Republican Sen. Richard Burr of North Carolina is stepping aside as chairman of the influential Senate Intelligence Committee while he's under investigation for stock trades he made ahead of the market downturn sparked by the coronavirus pandemic.
Senate Majority Leader Mitch McConnell said in a statement that Burr "contacted me this morning to inform me of his decision to step aside as Chairman of the Intelligence Committee during the pendency of the investigation." McConnell said Burr's resignation as chairman will be effective at the end of the day on Friday.
Burr's decision to step down as chairman is a stunning development for the North Carolina Republican, who has led the Senate Intelligence Committee through its three-year investigation into Russian election interference that's nearing completion and affirmed the intelligence community's conclusion Russia was trying to help President Donald Trump's candidacy.
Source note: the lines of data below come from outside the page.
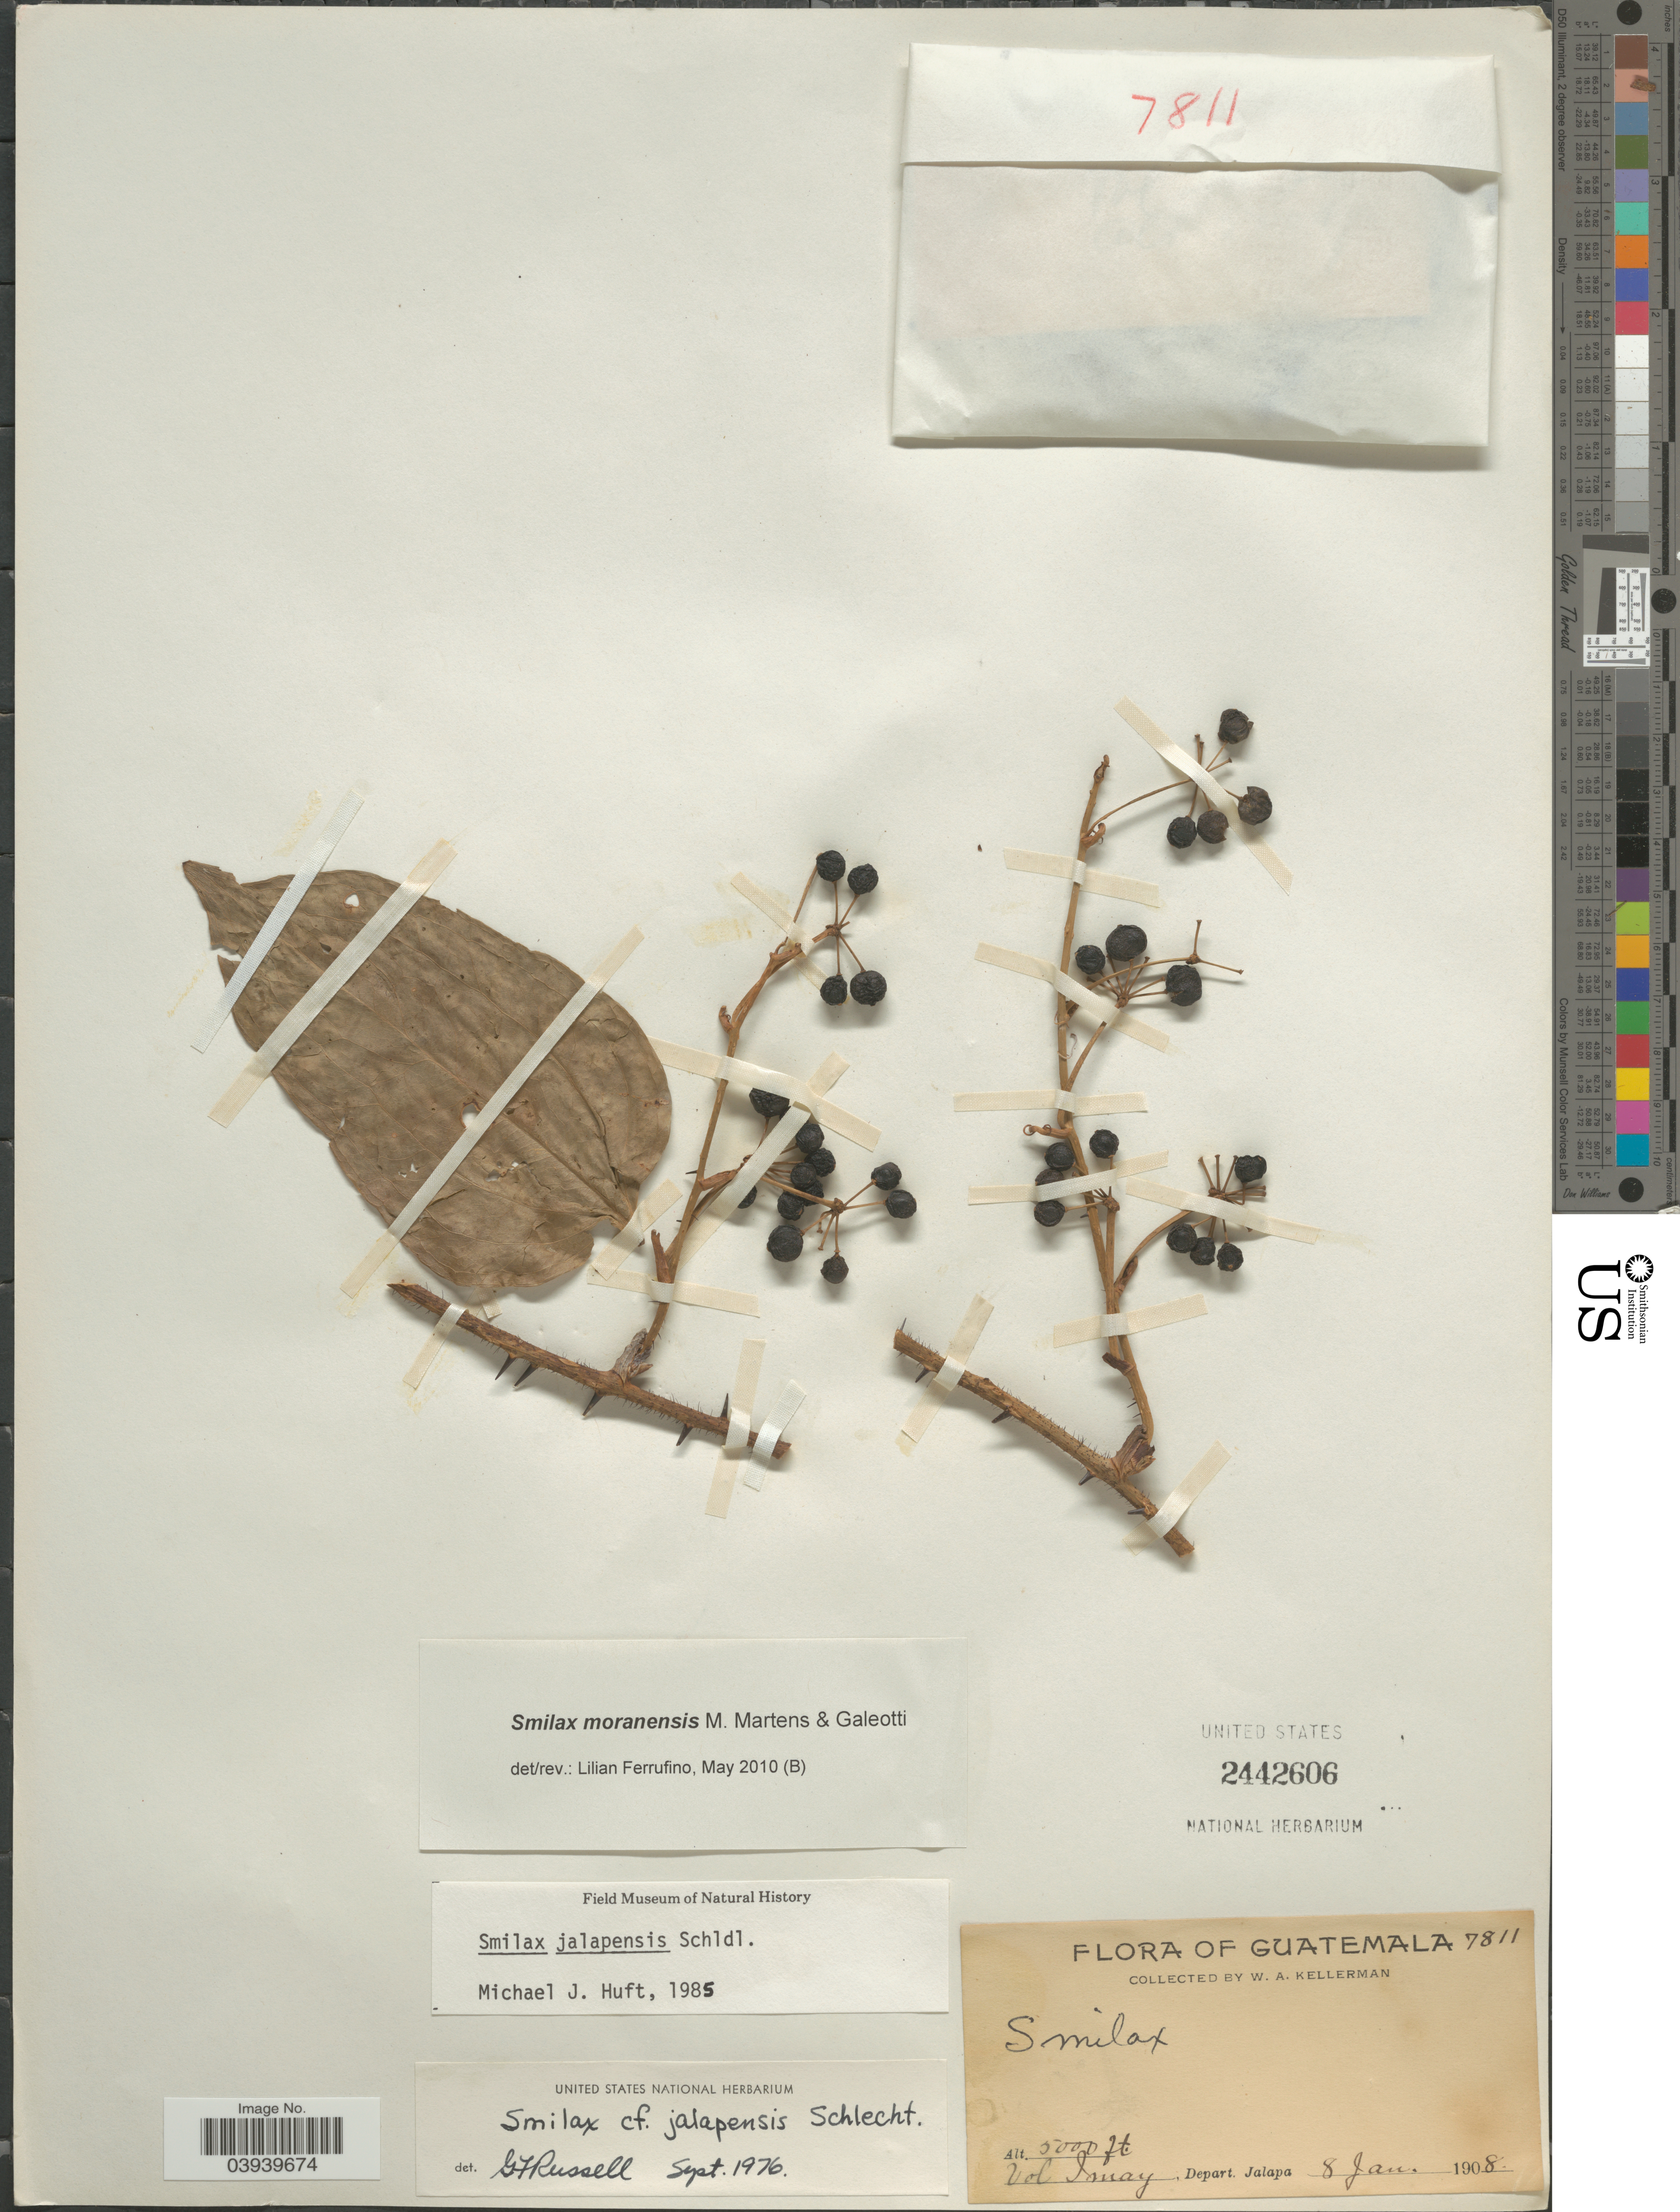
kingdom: Plantae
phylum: Tracheophyta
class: Liliopsida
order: Liliales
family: Smilacaceae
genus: Smilax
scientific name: Smilax moranensis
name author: M. Martens & Galeotti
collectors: W. Kellerman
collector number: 7811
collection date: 1908-01-08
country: Guatemala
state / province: Jalapa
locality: Vol Imay, Depart. Jalapa.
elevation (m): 1524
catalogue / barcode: US 2442606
Shortly after McConnell's announcement, Burr told reporters he was resigning as intelligence chair because "this is a distraction to the hard work of the committee and the members and I think the security of the country is too important to have any distractions."
Burr said he has been cooperating with investigators "since the beginning" and will let the investigation play out. Burr has given no thought to resigning from the Senate, he said, and he does not believe he exercised poor judgment with his stock trades. He'll remain a member of the Intelligence Committee.